Any larger transfers to and from Alvis should make sure to use alvis2 log-in node which is the dedicated data transfer node on Alvis.

ADDS - the Alvis Data Downloader Service🔗

The ADDS system is a service offered on Alvis which allows you to submit background tasks to download datasets consisting of a large number of individual files over HTTP/HTTPS to local storage.

If the data is stored on a different kind of storage resource like on Azure, S3, SSH/SFTP to another cluster, etc. then a tool like rclone is more suitable.
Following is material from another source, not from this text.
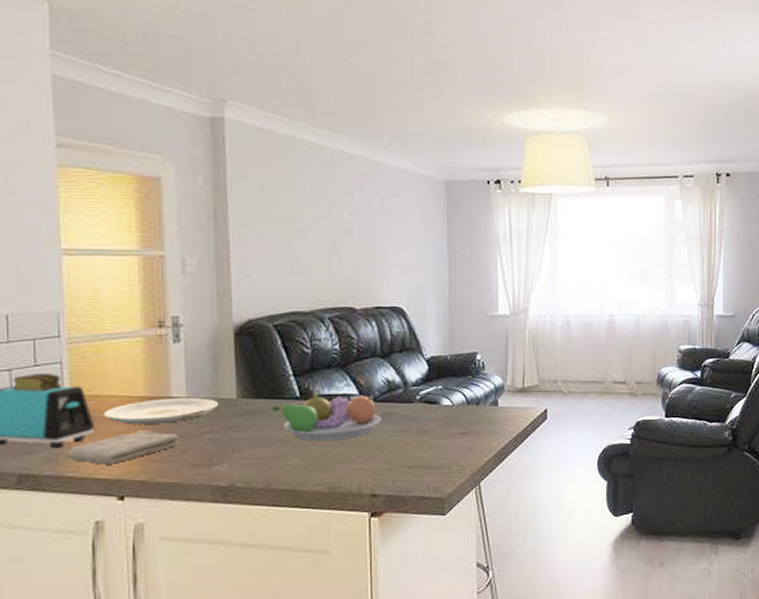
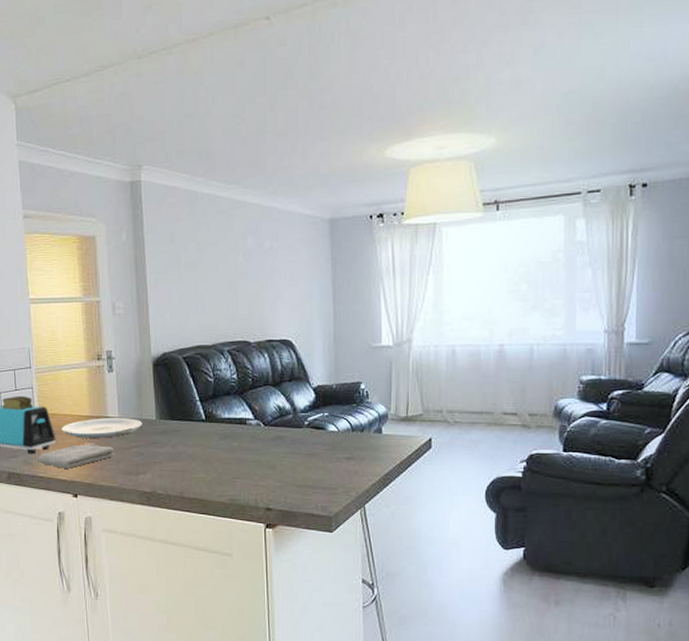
fruit bowl: present [271,390,382,442] -> none [183,414,274,459]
Data transfer jobs run in the background on a storage login node. The user-facing interface is a command line tool addsctl.

Datasets🔗

A dataset consists of a set of URLs to individual data files which shall be downloaded into a directory on local storage. The tools on offer accept text files with one URL per line and prepares tasks for the downloader backend to work through.

The `addsctl` tool🔗

For command line access on the I/O login node alvis2 there is an addsctl tool that can report the status of pending and completed tasks, as well as convert file listings for a dataset into a download request. The tool has several subcommands.

`addsctl request DATASET BASEDIR URLFILE`🔗

Schedule a download for a dataset into a given directory on cluster storage which downloads all the files from the URL list file provided on the command line.

The URL list file should contain one plaintext URL per line. Note that as the files are collected in a single directory if multiple links have the same filename the resulting files will collide.

Links are deduplicated and fed to the download backend. Progress information can be queried with the status subcommand or by looking in the book-keeping directories outlined below. Files are stored directly in the dataset directory without any nested directories.

`addsctl status [DATASET]`🔗

Reports approximate status for the download of a specific dataset or for all known datasets.

State directory structure for advanced users🔗

The downloader state is kept in a hidden directory .alvis-data-downloader under the user home directory.

Request information is stored in JSON files that move across the directories as downloading progresses and can be directly inspected if the frontend tools are not sufficient.